__The problem__
Reproduce each of the entries below word for word, keeping every line unchanged.

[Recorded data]
○ ○ ○ ○ ○

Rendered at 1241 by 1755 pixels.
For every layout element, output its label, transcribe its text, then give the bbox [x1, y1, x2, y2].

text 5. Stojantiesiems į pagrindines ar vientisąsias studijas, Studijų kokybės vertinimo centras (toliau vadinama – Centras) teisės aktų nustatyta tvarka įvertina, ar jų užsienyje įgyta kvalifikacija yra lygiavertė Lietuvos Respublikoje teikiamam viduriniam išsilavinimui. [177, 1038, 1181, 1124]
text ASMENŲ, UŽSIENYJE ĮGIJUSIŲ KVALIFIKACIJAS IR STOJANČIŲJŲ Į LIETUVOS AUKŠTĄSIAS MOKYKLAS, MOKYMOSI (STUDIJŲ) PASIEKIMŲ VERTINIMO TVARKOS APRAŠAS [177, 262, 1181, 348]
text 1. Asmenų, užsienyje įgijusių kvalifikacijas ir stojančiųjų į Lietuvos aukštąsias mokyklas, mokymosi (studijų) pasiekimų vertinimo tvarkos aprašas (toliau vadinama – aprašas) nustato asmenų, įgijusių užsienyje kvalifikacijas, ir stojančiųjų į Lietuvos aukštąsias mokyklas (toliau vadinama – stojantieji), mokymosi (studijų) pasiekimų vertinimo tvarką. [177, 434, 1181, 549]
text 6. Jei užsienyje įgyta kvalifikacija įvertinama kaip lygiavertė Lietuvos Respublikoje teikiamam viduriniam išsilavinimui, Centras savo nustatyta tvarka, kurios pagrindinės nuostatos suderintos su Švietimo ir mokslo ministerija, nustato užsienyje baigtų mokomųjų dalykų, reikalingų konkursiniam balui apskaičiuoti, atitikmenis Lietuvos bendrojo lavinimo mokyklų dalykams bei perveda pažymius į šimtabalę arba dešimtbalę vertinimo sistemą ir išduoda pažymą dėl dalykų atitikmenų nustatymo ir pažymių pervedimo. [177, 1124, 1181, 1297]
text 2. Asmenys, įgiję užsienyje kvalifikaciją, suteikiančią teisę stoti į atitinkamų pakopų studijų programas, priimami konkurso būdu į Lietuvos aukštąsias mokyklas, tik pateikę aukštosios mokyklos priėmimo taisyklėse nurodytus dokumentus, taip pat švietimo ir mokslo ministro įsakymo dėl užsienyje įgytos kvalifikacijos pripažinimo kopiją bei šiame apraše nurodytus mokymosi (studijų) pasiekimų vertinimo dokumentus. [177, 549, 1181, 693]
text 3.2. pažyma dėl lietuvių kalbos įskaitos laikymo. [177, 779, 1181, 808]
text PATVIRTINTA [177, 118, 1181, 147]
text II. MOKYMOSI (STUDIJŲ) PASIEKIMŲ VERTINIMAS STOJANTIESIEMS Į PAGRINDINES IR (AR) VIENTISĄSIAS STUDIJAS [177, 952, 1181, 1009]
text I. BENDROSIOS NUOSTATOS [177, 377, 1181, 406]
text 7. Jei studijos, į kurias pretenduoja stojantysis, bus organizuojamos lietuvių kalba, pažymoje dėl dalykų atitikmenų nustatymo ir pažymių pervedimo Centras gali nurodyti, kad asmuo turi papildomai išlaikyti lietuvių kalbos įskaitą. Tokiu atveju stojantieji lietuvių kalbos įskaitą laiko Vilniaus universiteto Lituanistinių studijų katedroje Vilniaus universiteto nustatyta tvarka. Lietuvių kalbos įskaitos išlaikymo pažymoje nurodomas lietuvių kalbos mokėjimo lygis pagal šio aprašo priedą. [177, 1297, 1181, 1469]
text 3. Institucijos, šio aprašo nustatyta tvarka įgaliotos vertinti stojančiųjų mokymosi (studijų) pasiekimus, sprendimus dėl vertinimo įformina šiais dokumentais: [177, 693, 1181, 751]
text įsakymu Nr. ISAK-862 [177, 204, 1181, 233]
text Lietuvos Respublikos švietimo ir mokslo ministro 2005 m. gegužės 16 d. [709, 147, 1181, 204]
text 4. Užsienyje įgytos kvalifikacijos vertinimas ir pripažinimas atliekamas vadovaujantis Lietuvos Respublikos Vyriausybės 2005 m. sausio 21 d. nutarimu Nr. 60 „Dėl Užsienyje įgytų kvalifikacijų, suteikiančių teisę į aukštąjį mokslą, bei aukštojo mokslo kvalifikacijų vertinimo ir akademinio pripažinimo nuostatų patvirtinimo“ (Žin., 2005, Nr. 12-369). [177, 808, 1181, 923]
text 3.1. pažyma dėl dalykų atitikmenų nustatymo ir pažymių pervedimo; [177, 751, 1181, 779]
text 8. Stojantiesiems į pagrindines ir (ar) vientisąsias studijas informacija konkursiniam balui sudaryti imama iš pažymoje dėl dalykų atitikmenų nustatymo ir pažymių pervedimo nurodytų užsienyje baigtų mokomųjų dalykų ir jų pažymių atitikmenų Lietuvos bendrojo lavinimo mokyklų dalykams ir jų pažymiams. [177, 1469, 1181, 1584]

○ ○ ○ ○ ○

__Written solution__
Rendered at 1241 by 1755 pixels.
For every layout element, output its label, transcribe its text, then give the bbox [x1, y1, x2, y2].

text 5. Stojantiesiems į pagrindines ar vientisąsias studijas, Studijų kokybės vertinimo centras (toliau vadinama – Centras) teisės aktų nustatyta tvarka įvertina, ar jų užsienyje įgyta kvalifikacija yra lygiavertė Lietuvos Respublikoje teikiamam viduriniam išsilavinimui. [177, 1038, 1181, 1124]
text ASMENŲ, UŽSIENYJE ĮGIJUSIŲ KVALIFIKACIJAS IR STOJANČIŲJŲ Į LIETUVOS AUKŠTĄSIAS MOKYKLAS, MOKYMOSI (STUDIJŲ) PASIEKIMŲ VERTINIMO TVARKOS APRAŠAS [177, 262, 1181, 348]
text 1. Asmenų, užsienyje įgijusių kvalifikacijas ir stojančiųjų į Lietuvos aukštąsias mokyklas, mokymosi (studijų) pasiekimų vertinimo tvarkos aprašas (toliau vadinama – aprašas) nustato asmenų, įgijusių užsienyje kvalifikacijas, ir stojančiųjų į Lietuvos aukštąsias mokyklas (toliau vadinama – stojantieji), mokymosi (studijų) pasiekimų vertinimo tvarką. [177, 434, 1181, 549]
text 6. Jei užsienyje įgyta kvalifikacija įvertinama kaip lygiavertė Lietuvos Respublikoje teikiamam viduriniam išsilavinimui, Centras savo nustatyta tvarka, kurios pagrindinės nuostatos suderintos su Švietimo ir mokslo ministerija, nustato užsienyje baigtų mokomųjų dalykų, reikalingų konkursiniam balui apskaičiuoti, atitikmenis Lietuvos bendrojo lavinimo mokyklų dalykams bei perveda pažymius į šimtabalę arba dešimtbalę vertinimo sistemą ir išduoda pažymą dėl dalykų atitikmenų nustatymo ir pažymių pervedimo. [177, 1124, 1181, 1297]
text 2. Asmenys, įgiję užsienyje kvalifikaciją, suteikiančią teisę stoti į atitinkamų pakopų studijų programas, priimami konkurso būdu į Lietuvos aukštąsias mokyklas, tik pateikę aukštosios mokyklos priėmimo taisyklėse nurodytus dokumentus, taip pat švietimo ir mokslo ministro įsakymo dėl užsienyje įgytos kvalifikacijos pripažinimo kopiją bei šiame apraše nurodytus mokymosi (studijų) pasiekimų vertinimo dokumentus. [177, 549, 1181, 693]
text 3.2. pažyma dėl lietuvių kalbos įskaitos laikymo. [177, 779, 1181, 808]
text PATVIRTINTA [177, 118, 1181, 147]
text II. MOKYMOSI (STUDIJŲ) PASIEKIMŲ VERTINIMAS STOJANTIESIEMS Į PAGRINDINES IR (AR) VIENTISĄSIAS STUDIJAS [177, 952, 1181, 1009]
text I. BENDROSIOS NUOSTATOS [177, 377, 1181, 406]
text 7. Jei studijos, į kurias pretenduoja stojantysis, bus organizuojamos lietuvių kalba, pažymoje dėl dalykų atitikmenų nustatymo ir pažymių pervedimo Centras gali nurodyti, kad asmuo turi papildomai išlaikyti lietuvių kalbos įskaitą. Tokiu atveju stojantieji lietuvių kalbos įskaitą laiko Vilniaus universiteto Lituanistinių studijų katedroje Vilniaus universiteto nustatyta tvarka. Lietuvių kalbos įskaitos išlaikymo pažymoje nurodomas lietuvių kalbos mokėjimo lygis pagal šio aprašo priedą. [177, 1297, 1181, 1469]
text 3. Institucijos, šio aprašo nustatyta tvarka įgaliotos vertinti stojančiųjų mokymosi (studijų) pasiekimus, sprendimus dėl vertinimo įformina šiais dokumentais: [177, 693, 1181, 751]
text įsakymu Nr. ISAK-862 [177, 204, 1181, 233]
text Lietuvos Respublikos švietimo ir mokslo ministro 2005 m. gegužės 16 d. [709, 147, 1181, 204]
text 4. Užsienyje įgytos kvalifikacijos vertinimas ir pripažinimas atliekamas vadovaujantis Lietuvos Respublikos Vyriausybės 2005 m. sausio 21 d. nutarimu Nr. 60 „Dėl Užsienyje įgytų kvalifikacijų, suteikiančių teisę į aukštąjį mokslą, bei aukštojo mokslo kvalifikacijų vertinimo ir akademinio pripažinimo nuostatų patvirtinimo“ (Žin., 2005, Nr. 12-369). [177, 808, 1181, 923]
text 3.1. pažyma dėl dalykų atitikmenų nustatymo ir pažymių pervedimo; [177, 751, 1181, 779]
text 8. Stojantiesiems į pagrindines ir (ar) vientisąsias studijas informacija konkursiniam balui sudaryti imama iš pažymoje dėl dalykų atitikmenų nustatymo ir pažymių pervedimo nurodytų užsienyje baigtų mokomųjų dalykų ir jų pažymių atitikmenų Lietuvos bendrojo lavinimo mokyklų dalykams ir jų pažymiams. [177, 1469, 1181, 1584]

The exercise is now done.